Underspecified details:

- If both ``+`` and (space) flags appear, the (space) is ignored.
- The ``+`` and (space) flags will error if used with ``c`` or ``s``.
- The ``#`` flag will error if used with ``d``, ``i``, ``u``, ``c``, ``s``, or
  ``p``.
- The ``0`` flag will error if used with ``c``, ``s``, or ``p``.
- Both ``+`` and (space) can work with the unsigned integer specifiers ``u``,
  ``o``, ``x``, and ``X``.
- If a length modifier is provided for an incorrect specifier, it is ignored.
- The ``z`` length modifier will decode arugments as signed as long as ``d`` or
  ``i`` is used.
- ``p`` is implementation defined.

  - For this implementation, it will print with a ``0x`` prefix and then the
    pointer value was printed using ``%08X``.
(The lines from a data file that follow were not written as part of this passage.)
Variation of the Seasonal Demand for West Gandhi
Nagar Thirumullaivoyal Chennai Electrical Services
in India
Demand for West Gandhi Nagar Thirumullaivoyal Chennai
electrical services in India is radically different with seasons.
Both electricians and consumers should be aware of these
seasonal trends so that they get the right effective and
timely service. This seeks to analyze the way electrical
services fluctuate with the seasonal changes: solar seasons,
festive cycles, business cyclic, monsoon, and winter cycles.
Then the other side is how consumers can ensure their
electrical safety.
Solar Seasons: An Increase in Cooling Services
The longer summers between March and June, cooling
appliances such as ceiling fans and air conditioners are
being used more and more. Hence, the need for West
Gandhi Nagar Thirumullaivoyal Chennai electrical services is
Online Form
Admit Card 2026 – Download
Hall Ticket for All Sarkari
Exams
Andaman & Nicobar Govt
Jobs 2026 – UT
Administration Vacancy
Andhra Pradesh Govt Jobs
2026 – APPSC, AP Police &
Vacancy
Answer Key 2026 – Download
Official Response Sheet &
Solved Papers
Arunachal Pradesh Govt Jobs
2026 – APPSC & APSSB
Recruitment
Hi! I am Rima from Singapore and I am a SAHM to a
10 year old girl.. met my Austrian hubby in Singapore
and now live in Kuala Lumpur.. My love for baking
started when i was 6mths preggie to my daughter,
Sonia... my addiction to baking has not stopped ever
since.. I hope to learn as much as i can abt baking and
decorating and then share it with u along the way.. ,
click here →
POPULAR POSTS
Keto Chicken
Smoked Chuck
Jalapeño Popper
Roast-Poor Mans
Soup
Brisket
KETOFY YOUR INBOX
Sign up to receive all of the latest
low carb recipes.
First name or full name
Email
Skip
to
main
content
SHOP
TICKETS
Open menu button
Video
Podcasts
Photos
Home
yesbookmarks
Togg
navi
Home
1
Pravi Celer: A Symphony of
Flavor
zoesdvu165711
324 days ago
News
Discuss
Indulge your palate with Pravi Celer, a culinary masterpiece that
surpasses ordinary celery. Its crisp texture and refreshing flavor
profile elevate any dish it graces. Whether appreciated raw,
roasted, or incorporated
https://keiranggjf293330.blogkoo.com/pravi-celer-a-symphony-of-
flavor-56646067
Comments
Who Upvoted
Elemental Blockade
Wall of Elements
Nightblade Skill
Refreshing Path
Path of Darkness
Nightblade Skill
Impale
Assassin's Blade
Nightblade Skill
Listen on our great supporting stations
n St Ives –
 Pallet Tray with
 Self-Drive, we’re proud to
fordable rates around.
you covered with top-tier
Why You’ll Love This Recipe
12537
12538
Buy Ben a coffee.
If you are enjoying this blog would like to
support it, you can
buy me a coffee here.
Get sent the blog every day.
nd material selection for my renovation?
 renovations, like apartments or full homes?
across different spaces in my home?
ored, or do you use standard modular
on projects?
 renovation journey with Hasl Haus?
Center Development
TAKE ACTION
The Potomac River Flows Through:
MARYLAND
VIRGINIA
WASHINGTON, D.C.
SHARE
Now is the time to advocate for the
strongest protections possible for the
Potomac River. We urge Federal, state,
  - ``p`` supports the ``+``, ``-``, and (space) flags, but not the ``#`` or
    ``0`` flags.

  - None of the length modifiers are usable with ``p``.

  - This implementation will try to adhere to user-specified width (assuming the
    width provided is larger than the guaranteed minimum of ``10``).

  - Specifying precision for ``p`` is considered an error.
- Only ``%%`` is allowed with no other modifiers. Things like ``%+%`` will fail
  to decode. Some C stdlib implementations support any modifiers being
  present between ``%``, but ignore any for the output.
- If a width is specified with the ``0`` flag for a negative value, the padded
  ``0``\s will appear after the ``-`` symbol.
- A precision of ``0`` for ``d``, ``i``, ``u``, ``o``, ``x``, or ``X`` means
  that no character is written for the value ``0``.
- Precision cannot be specified for ``c``.
- Using ``*`` or fixed precision with the ``s`` specifier still requires the
  string argument to be null-terminated. This is due to argument encoding
  happening on the C/C++-side while the precision value is not read or
  otherwise used until decoding happens in this Python code.

Non-conformant details:

- ``n`` specifier: We do not support the ``n`` specifier since it is impossible
  for us to retroactively tell the original program how many characters have
  been printed since this decoding happens a great deal of time after the
  device sent it, usually on a separate processing device entirely.